The benchmark S&P/ASX 200 Index dipped 6.2 points, or 0.1 per cent, to 5097, while the All Ordinaries slipped 6.8 points to 5099.3.
The market got a weak lead after equity markets in the US and Europe fell before a decision by the Fed on reducing its $US85 billion in monthly asset purchases.
"Delaying the taper until March would be more cautious and appropriate," said Equity Trustees chief investment officer George Boubouras. "However, it is very clear the taper will begin soon and that markets have started to price this in.
"If the Fed does start the long process of withdrawing artificial liquidity this month, the key risk is a sharp spike in long-dated US bond yields."
Telecoms was the best-performing sector on Wednesday, as Telstra rose 0.4 per cent to $5.04.

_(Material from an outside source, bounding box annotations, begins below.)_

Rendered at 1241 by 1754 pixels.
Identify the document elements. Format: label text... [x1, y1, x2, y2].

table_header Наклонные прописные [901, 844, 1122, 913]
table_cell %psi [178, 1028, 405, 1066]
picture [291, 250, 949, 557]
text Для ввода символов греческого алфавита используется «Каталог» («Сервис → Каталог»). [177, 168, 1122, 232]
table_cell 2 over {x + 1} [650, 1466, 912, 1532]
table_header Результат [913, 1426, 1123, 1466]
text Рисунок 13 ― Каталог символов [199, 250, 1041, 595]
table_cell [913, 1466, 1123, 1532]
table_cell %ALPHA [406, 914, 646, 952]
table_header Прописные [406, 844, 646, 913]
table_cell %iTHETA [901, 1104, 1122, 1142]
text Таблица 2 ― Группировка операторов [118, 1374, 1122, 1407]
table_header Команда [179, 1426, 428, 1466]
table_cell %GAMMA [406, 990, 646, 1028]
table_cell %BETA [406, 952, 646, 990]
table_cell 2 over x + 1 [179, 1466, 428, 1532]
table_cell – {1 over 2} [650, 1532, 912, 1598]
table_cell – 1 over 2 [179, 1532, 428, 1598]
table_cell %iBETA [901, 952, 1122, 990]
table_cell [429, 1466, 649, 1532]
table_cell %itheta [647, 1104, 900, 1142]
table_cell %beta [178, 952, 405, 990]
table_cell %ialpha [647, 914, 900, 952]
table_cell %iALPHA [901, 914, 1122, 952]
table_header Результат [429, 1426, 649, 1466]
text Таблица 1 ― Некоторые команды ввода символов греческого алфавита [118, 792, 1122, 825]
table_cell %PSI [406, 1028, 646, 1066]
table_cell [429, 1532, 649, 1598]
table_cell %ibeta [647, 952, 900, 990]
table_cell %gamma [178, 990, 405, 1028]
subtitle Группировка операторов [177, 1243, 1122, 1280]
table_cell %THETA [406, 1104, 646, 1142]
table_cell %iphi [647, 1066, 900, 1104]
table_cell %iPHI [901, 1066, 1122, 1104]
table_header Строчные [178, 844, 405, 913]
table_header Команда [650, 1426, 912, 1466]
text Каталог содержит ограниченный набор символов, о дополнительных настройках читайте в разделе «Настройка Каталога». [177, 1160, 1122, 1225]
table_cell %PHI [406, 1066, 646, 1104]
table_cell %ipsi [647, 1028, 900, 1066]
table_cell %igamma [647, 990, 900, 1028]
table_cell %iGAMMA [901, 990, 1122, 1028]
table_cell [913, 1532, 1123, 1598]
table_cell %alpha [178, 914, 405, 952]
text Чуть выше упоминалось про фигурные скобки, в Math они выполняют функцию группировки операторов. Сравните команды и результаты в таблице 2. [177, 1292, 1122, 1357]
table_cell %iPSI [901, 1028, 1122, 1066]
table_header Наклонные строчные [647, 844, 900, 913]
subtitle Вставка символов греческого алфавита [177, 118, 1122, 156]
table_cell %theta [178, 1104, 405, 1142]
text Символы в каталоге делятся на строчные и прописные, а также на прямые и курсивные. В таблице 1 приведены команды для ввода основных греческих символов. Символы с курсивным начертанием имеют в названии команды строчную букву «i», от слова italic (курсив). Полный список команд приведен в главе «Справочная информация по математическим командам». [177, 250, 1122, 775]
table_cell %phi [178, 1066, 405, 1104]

Utilities stocks were broadly higher following the release of the Australian Energy Regulator's final rate of return guidelines, which were largely unchanged from the draft released in August.
In the Reserve Bank's semi-annual testimony to Parliament, governor Glenn Stevens told politicians that "monetary policy can't force spending to occur" and repeated his assertion the currency must depreciate.
At the local close, the dollar was buying US89.04¢, down from US89.41¢ at the previous close.
The big four banks were mixed. ANZ added 0.7 per cent to $30.70. Addressing the bank's annual meeting, chairman John Morschel said the outlook for the world economy was becoming more settled but risks remain. As expected, David Gonski was appointed as the next chairman of the board. National Australia Bank edged 1¢ higher at $33.41. Commonwealth Bank fell 0.3 per cent to $73.68, while Westpac dropped 0.8 per cent to $30.62.
QBE Insurance Group reclaimed 2.3 per cent to $10.39.
The big metals and mining stocks were higher, despite weaker commodity prices. BHP Billiton rose 0.4 per cent at $35.79, while Rio Tinto added 3¢ to $65.33.
Online travel company Wotif fell 31.8 per cent to $2.85, after it warned first-half annual profit would fall by up to 20 per cent and said the second-half outlook was also soft.